Managing compliance the Serverless way with AWS Config custom rules

AWS Config is a tool for continuous monitoring and conducting compliance checks across your resources in AWS. With the growing services in an AWS account, managing security and conducting routine audits can become cumbersome. This is where AWS Config can do all the heavy lifting with a few clicks. With detailed reports of the configuration history, this service simplifies auditing and maintaining compliance with any internal guidelines you may have.

In this article, we will take a quick look at how to get started with AWS Config and also explore on how you can create your own custom rules that allow you to run evaluations against specific resources, along with using SNS for delivering changes in configurations.

Overview:

• How to set up AWS Config
• SNS Event rule
• Brief about Conformance packs
• Creating custom AWS Config rule with Lambda
• Conclusion

Getting started:

Setting up AWS managed rules:

In the first instance of using the service, you will be asked to create rules either for AWS resources or for the third party resource apps that your account may have been integrated with (eg. DataDog, Jfrog, Stackery etc). This can always be altered later by going to Settings at the dashboard.

AWS Config

After specifying the bucket name for delivering the Config reports, you can optionally choose to associate an SNS topic which will then trigger notifications whenever there are configuration changes to your resources that Config is able to capture. We will get to set this up a little later.

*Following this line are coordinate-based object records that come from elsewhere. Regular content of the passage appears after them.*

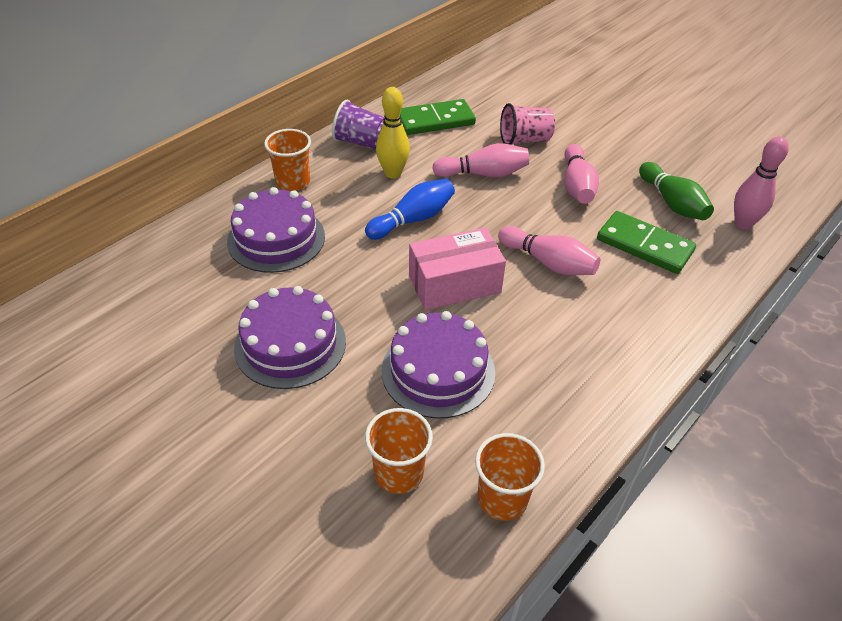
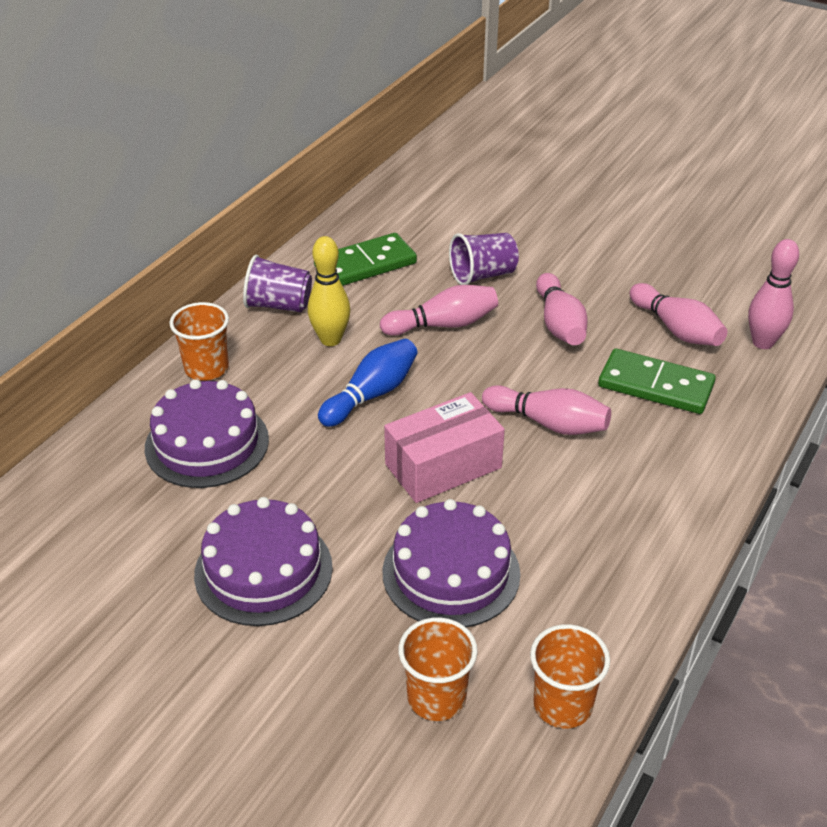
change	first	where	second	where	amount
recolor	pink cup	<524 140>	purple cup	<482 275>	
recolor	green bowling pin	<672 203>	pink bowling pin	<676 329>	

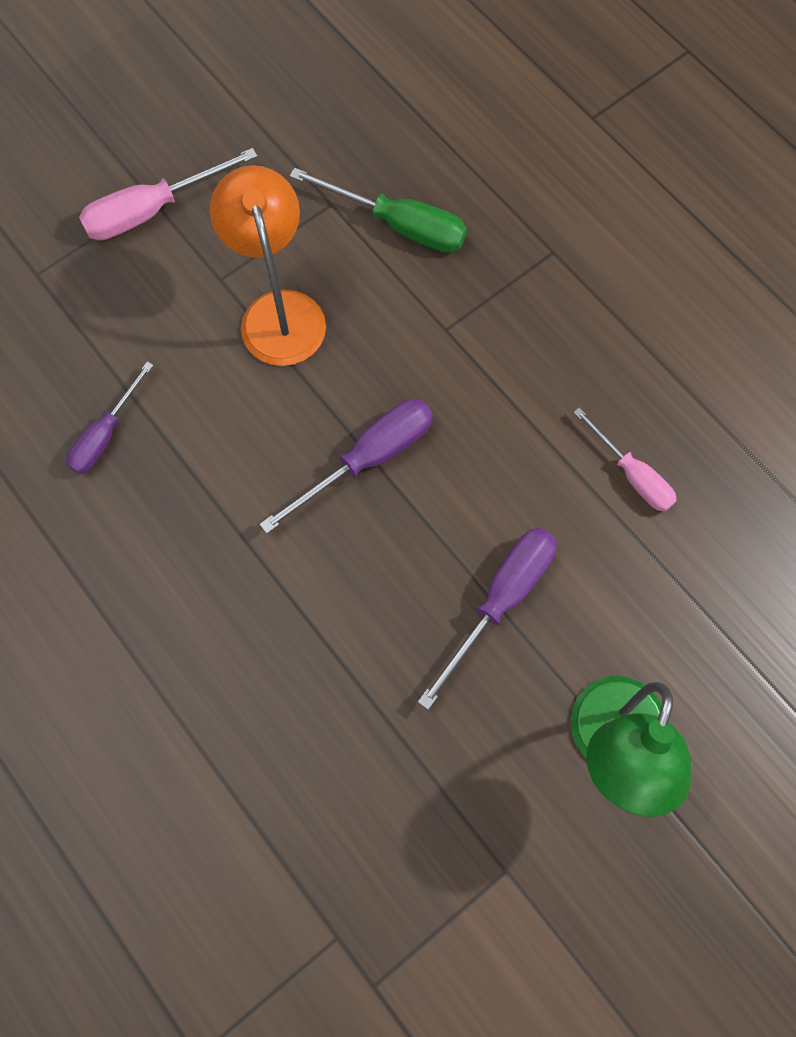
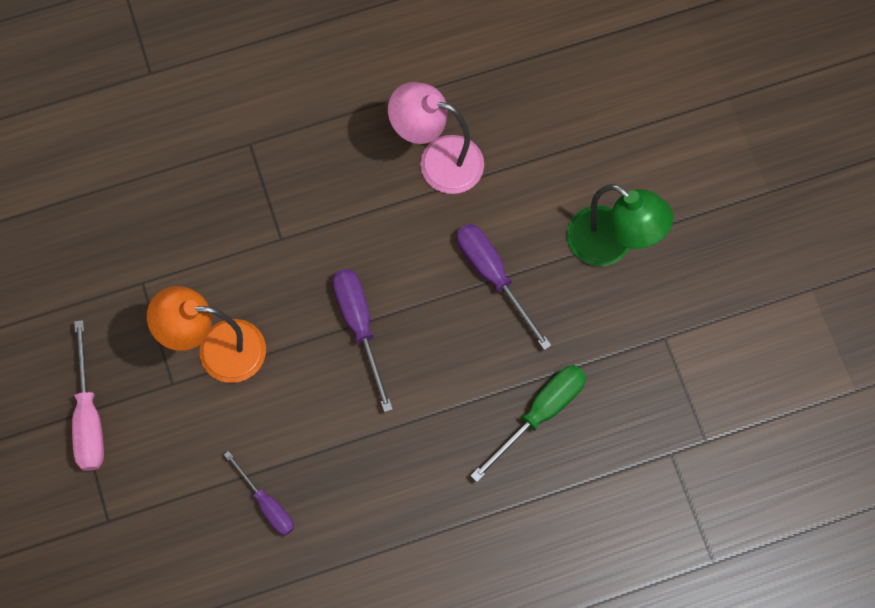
change	first	where	second	where	amount
move	green screwdriver	<398 225>		<540 414>	
replace	pink screwdriver	<631 474>	pink lamp	<438 160>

Choose S3 bucket and SNS topic

On the next page, you can handpick the AWS managed rules for the resources against which the evaluation should be done. These rules will be triggered in two ways (depending on rule type)

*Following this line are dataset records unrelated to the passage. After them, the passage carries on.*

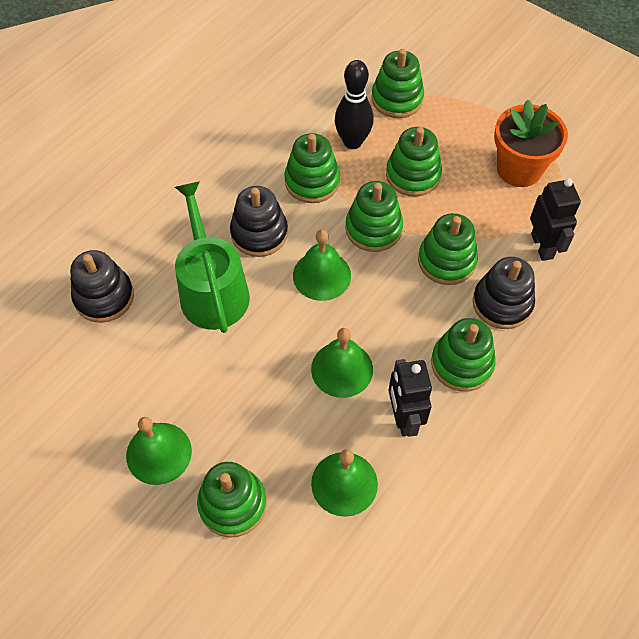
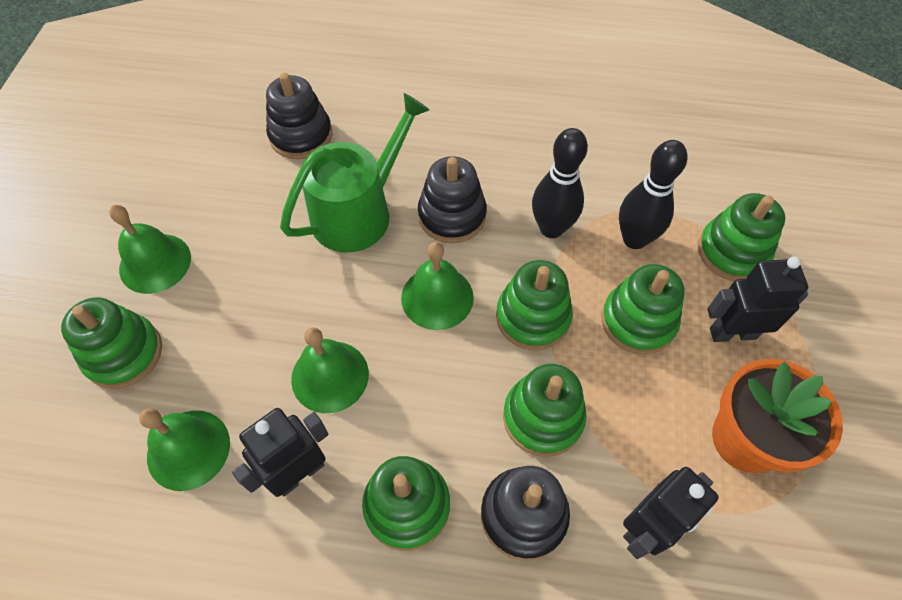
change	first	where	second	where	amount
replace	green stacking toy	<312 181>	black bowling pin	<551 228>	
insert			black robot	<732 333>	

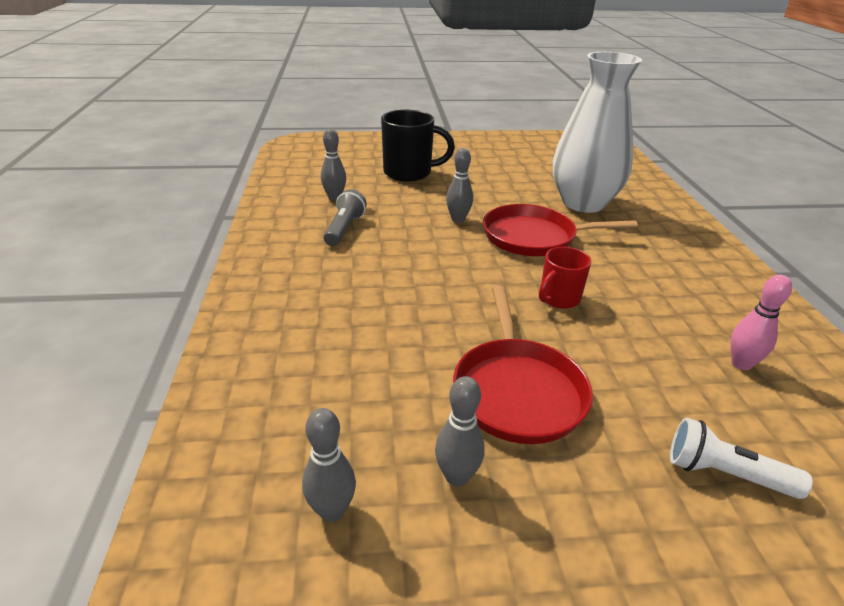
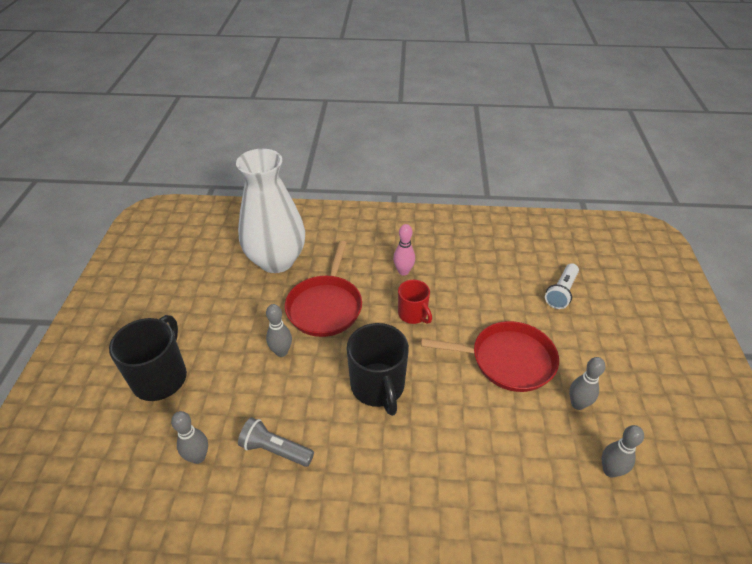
change	first	where	second	where	amount
move	pink bowling pin	<741 364>		<403 271>	
insert			black mug	<378 387>	

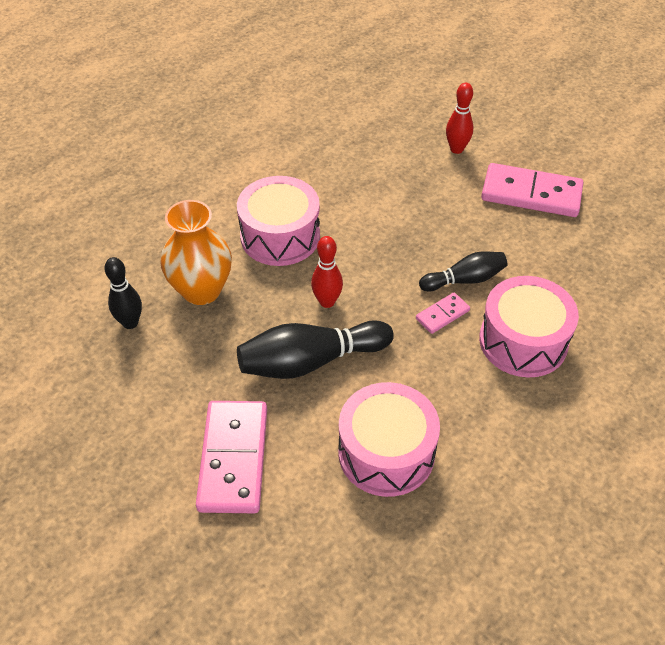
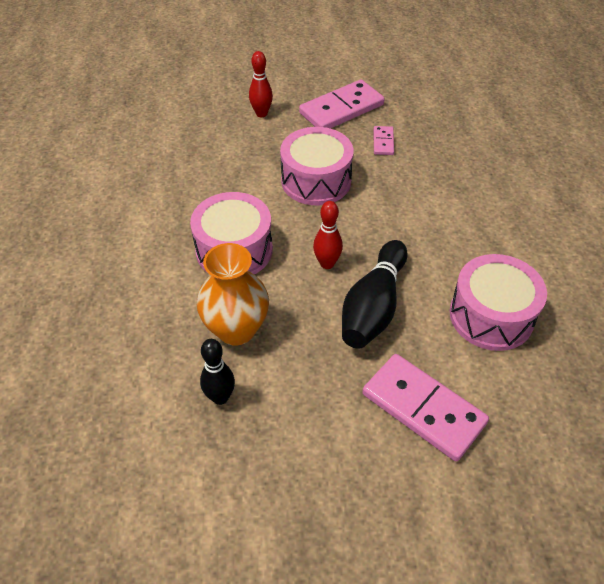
change	first	where	second	where	amount
delete	black bowling pin	<464 280>			
move	pink drum	<523 341>		<316 180>	
move	pink domino	<442 315>		<383 142>	

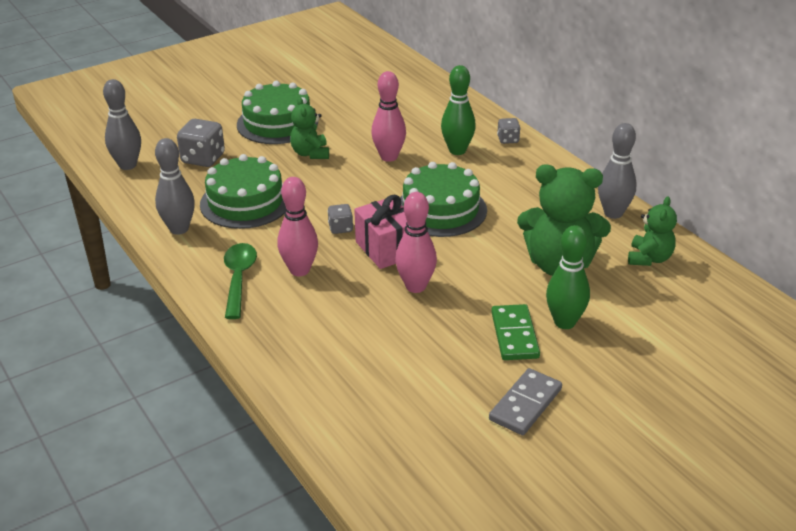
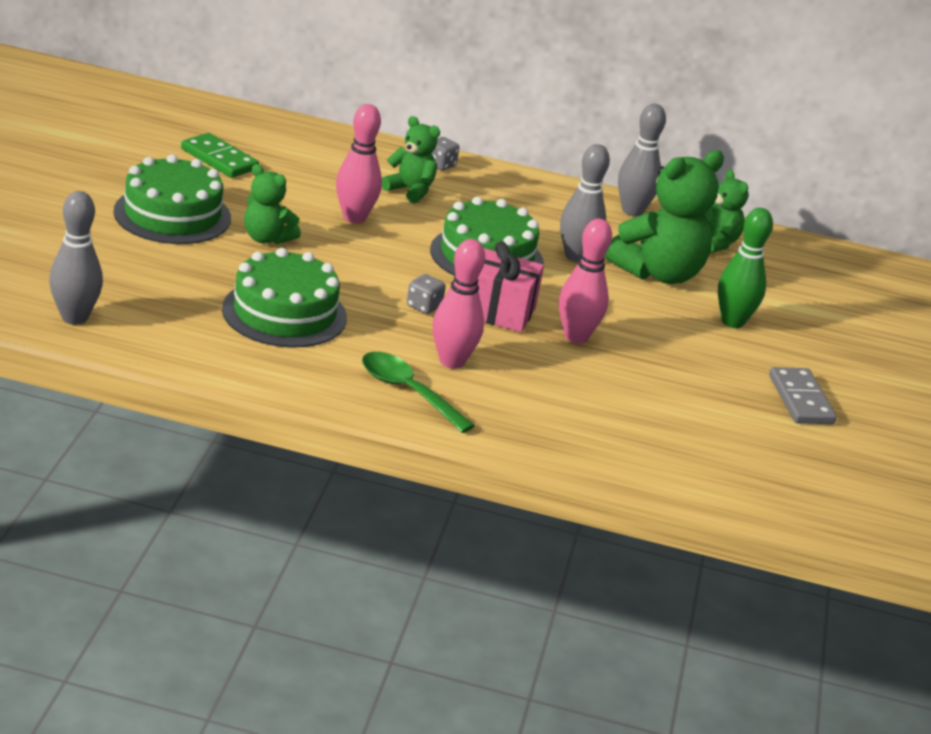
change	first	where	second	where	amount
replace	green bowling pin	<457 150>	green teddy bear	<410 191>	
delete	grey dice	<203 159>			
move	grey bowling pin	<179 229>		<576 256>	
move	green domino	<514 335>		<219 159>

• By frequency (value between 1h to 24h)
• Configuration changes (either by changes to some specific resource Id or changes to resources based on associated tags)

Rules for evaluation

SNS Event rule:

For configuring the SNS event notifications, head over to the Eventbridge dashboard and set up the AWS event for Config.

SNS Config event type

You can configure the event type and custom JSON message for that event type. For now, we will stick to a simple setup for triggering notifications when there is a configuration change for all resources.

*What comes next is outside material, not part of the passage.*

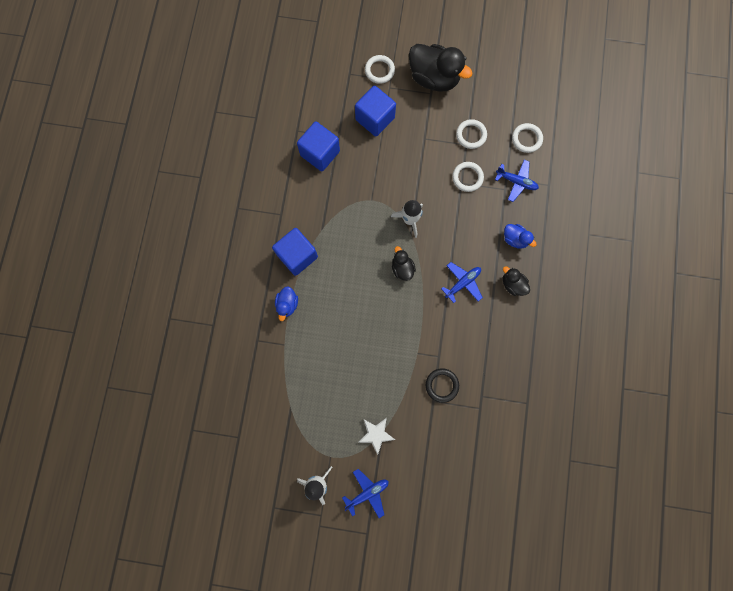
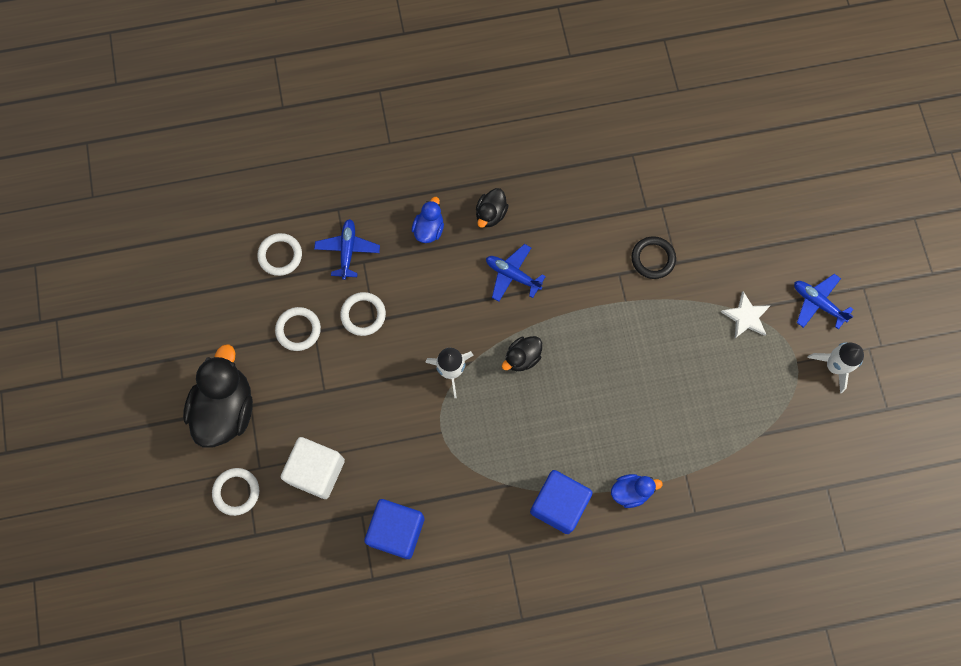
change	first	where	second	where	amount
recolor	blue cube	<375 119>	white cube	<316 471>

Proceed to associate the SNS topic that was provided in the initial setup at the AWS Config dashboard.

Conformance packs:

Conformance packs are preset templates containing rules and configurations that provide a general-purpose framework for security and operational governance checks. Think of them as starter templates/rules which you should ideally extend to build compliance regulations that are in line with the organization’s standards.

Here I have chosen the Serverless conformance pack that includes checks against the usual serverless resources: DynamoDb, API Gateway, Lambda and VPC endpoint setup to name some of the items in the list.

Serverless conformance pack

Creating your own Config custom rule :

Let’s consider a specific scenario wherein you want to ensure that all Lambda functions belonging to a specific VPC do not have an open 0.0.0.0/0 outbound rule in the Security group.

On the rule creation page, choose the custom Lambda rule.

Custom Lambda rule

Fill in the function ARN (you will need to create a function beforehand), the trigger type, and rule parameters (here I have specified as vpcid).

Trigger type and Rule parameter

After creating the rule, paste the following code into your Lambda function.

The logic is essentially doing this,

• Pull all Lambda functions associated with the provided VPC ID (part of the incoming Config event as rule parameter)
• Get the Security group details.
• Filter those Security group IDs that have an outbound rule to 0.0.0.0/0.
• Return the evaluation result back to Config.

When you manually invoke this rule’s evaluation, any changes to security group will trigger an SNS event. You can review the results at Config dashboard and see the list of those Security group IDs that are non-compliant.

We can also set up an automated remediation response when the evaluation fails. In this case, choosing the CloseSecurityGroup action from the list.

Automatic remediation after compliance failure

If in case a preset remediation action doesn’t exist, we could leverage the SNS event as a trigger for another Lambda function which will then carry out the remediation action for us, thereby automating the whole process of event detection and remediation without any manual intervention. The flow would then look something like this,

Conclusion:

Compliance setups can get complicated as the number of services expands within an AWS account. With Config, it’s also possible to aggregate evaluation reports across multiple accounts which simplifies auditing when there are distributed resources in different regions belonging to other accounts.

Different business units within an organization may have varied audit requirements and it can certainly get a whole lot more difficult to control and manage. Especially in cases when an organization is wanting to maintain strict compliance as per PCI standards, AWS Config can definitely be of great help in offloading those internal audits and security management tasks.